The Cron is a Linux/Unix utility which allows you to schedule a specific scripts to be run at a specified time – a Cron job. This makes it a perfect tool for automation of maintenance- or synchronisation-scripts. Here I will share some of my experiences with Cron and how I use it.

Setting up a Cron job

The crontab

To setup up a Cron job you need to edit the crontab. That is where you specify which scripts to run and when. To edit the crontab for your current user, type this in your terminal:

crontab -e

This should open the crontab file for editing using nano.

On Linux systems you can set up a crontab for each user, which means you can have a personal crontab and use whatever system accounts are available for more general purposes. One of the benefits of using the system accounts is that the crontab will be available to other maintainers as well. To edit the crontab for the root user, type:

sudo crontab -e

To edit the crontab for a specific user, let's say deploy, use:

sudo -u deploy crontab -e

The cron jobs

In the crontab you can add as many cron jobs as you desire. A cron job is added as one-lines in the crontab and contains an expression and an command. The expression specifies how often the command should be repeated. The command is a command-line command to execute when the expression is met. You can use any terminal command in a cron job.

It could look like this:

45 23 * * * wget http://parentnode.dk

In this case 45 23 * * * is the expression and wget http://parentnode.dk is the command. In effect it will perform a wget, fetching http://parentnode.dk every day at 23:45.

The expression details

The cron expression consists of 5 variables: Minute (m), Hour (h), Day of month (dom), Month (mon) and Day of week (dow) in that order. The * is used as wildcard in the expression and can be used for each variable, thus using * * * * * will effectively execute your command every minute around the clock.

Each variable can represent a range or frequency by using "/" (slash), "," (comma) or "-" (hyphen).

For example, to run a script at every 20 minutes from 10:00 to 10:59, effectively at 10:00, 10:20 and 10:40:

*/20 10 * * *

Every third hour:

0 */3 * * *

Every 10 minutes, from  4 to 6:59:

*/10 4-6 * * *

Every 30 minutes at 5, 7 and 9 on Fridays, effectively 5:00, 5:30, 7:00, 7:30 9:00 and 9:30:

*/30 5,7,9 * * 5

At 01:00 on the 7th every month:

0 1 7 * *

The command details

Any shell script can be executed as a cron command. Like creating a gzipped tar ball from your /srv/sites folder:

tar -czvf /backup/sites.tar.gz /srv/sites

If you want to perform some more complex task, like synchronising data with another host, you can also execute a custom shell script using the cron job.

In many cases my synchronisation tasks are already implemented in the the backend of my projects.
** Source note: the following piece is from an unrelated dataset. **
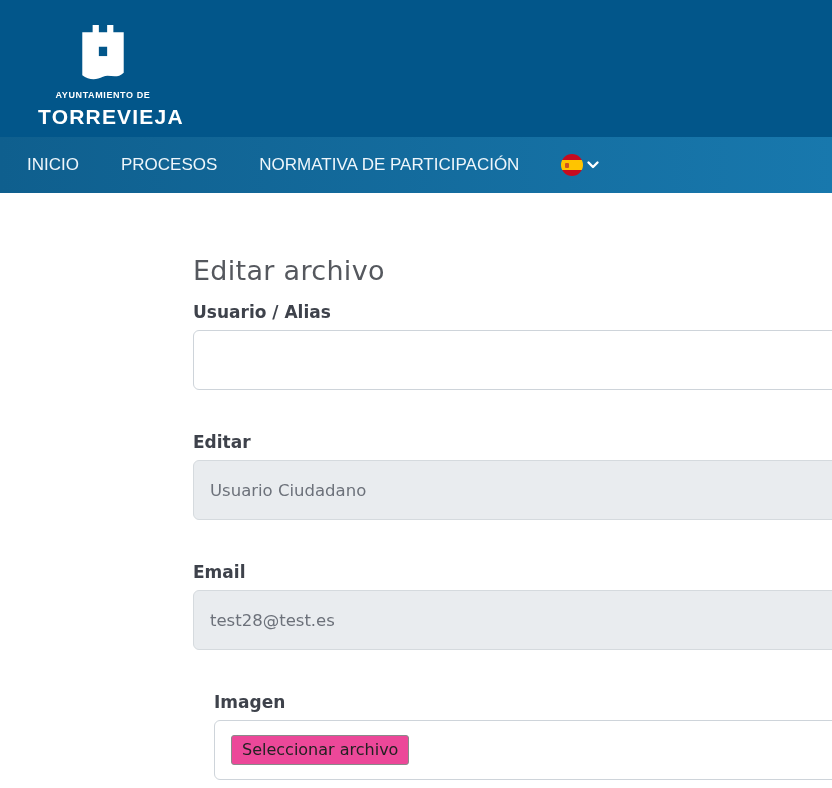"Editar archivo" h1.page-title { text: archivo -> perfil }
This a nice because I can allow soft administrations to invoke the synchronisation manually via the backend as well as execute them via a cron job. I use wget for that requesting pages available on my webserver. It could look like this:

wget http://domain/some-page

If the task is extensive you might want to add the --timeout=0 parameter to the wget command to avoid wget timeouts. Like this:

wget http://domain/some-page --timeout=0

When setting up a cron job like that I recommend saving the output to make it easier to validate if the webserver execution went as planned later. It also gives you a kind of log of the operation. To do that add the --directory-prefix parameter to the wget command, like this: 

wget http://domain/some-page --directory-prefix=/srv/crons/project/some-page --timeout=0

This wget command requests the specified url and returns the content to a new file in /srv/crons/project/. Each cron execution will generate a new some-page file postfixed with an incrementing number, like some-page.1, some-page.2, etc. It also means you should probably clean up this folder once in a while.

If you are requesting a page which is protected by HTACCESS, remember to add the username and password to the wget command.
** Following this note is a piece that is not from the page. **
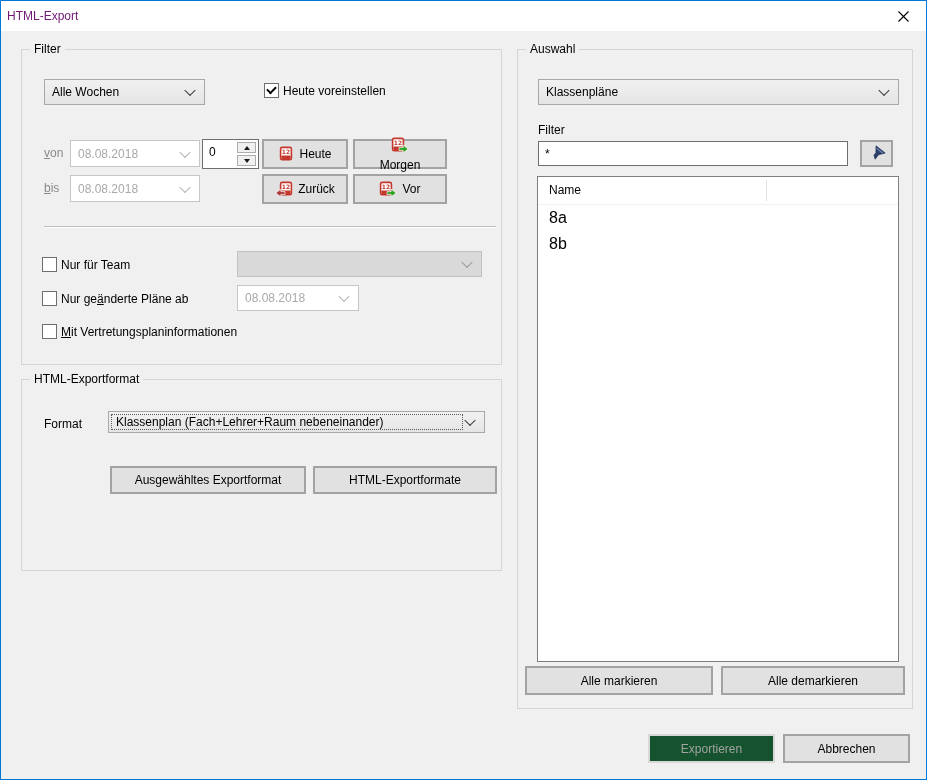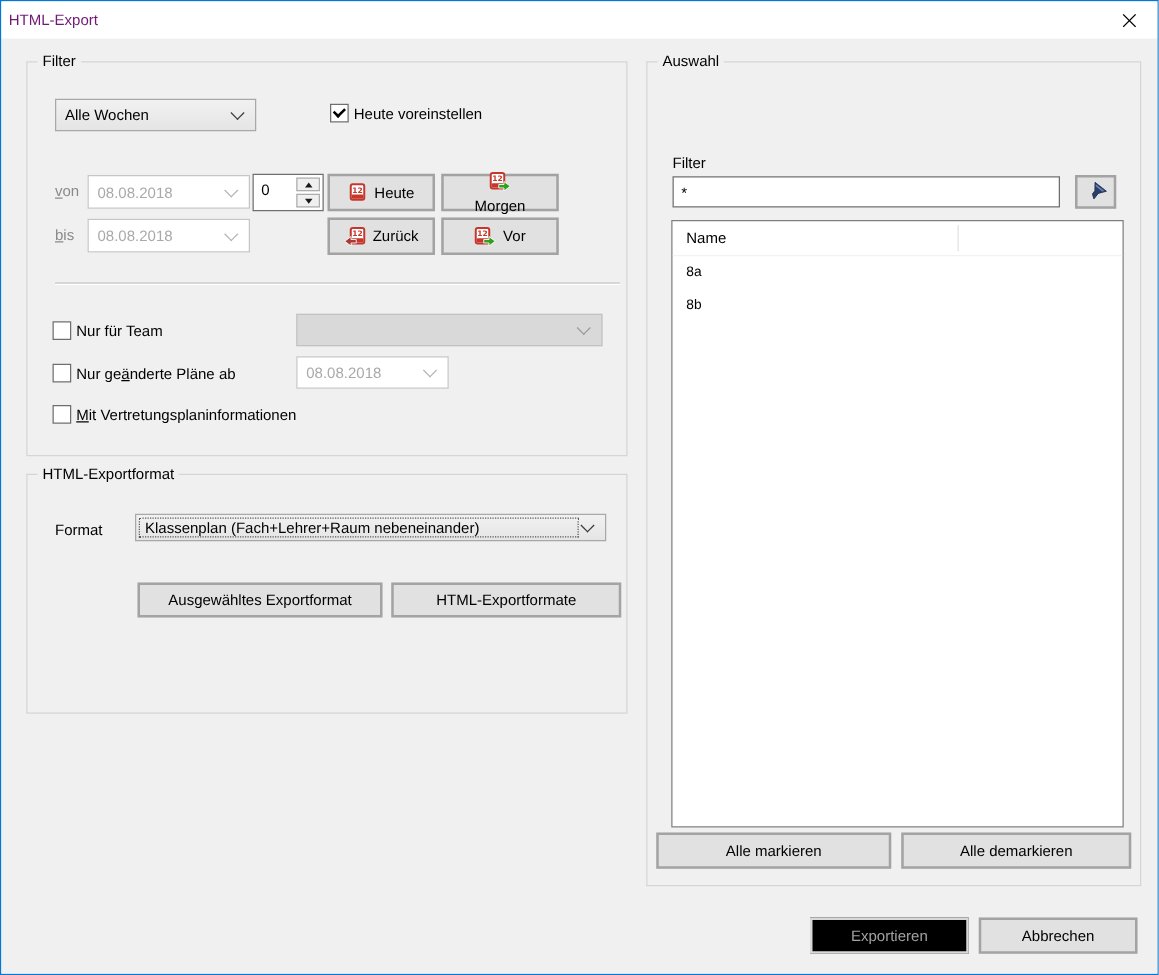"Klassenpläne" div.combo { html: none -> <div> <span>Klassenpläne</span> <span></span> </div> }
wget http://project-domain/some-page --http-user=#username# --http-password=#password#

That should allow the wget command to log in seamlessly.

The Cron log

As default the cron log is added to the /var/log/syslog. You can update the syslog configuration (/etc/rsyslog.d/50-default.conf), to enable a separate cron log. Remember to restart the syslog and cron services after updated the configuration file.

Cron permissions

You can specify cron permissions for different users, using /etc/cron.allow and /etc/cron.deny. These files may not exist on your system, but you can safely create them if you need to customise cron permissions. Also if your cron job isn't running, check these files to see if your user isn't allowed to run cron jobs.

How do I know if a cron job is running?

As long as a cron job is running you can see the process by using:

ps aux

This command will list all current processes and if your cron command is listed, the cron job is still running. 

To know if the cron job has been run, check the log file or in the case of a wget command, check the output file generated by wget.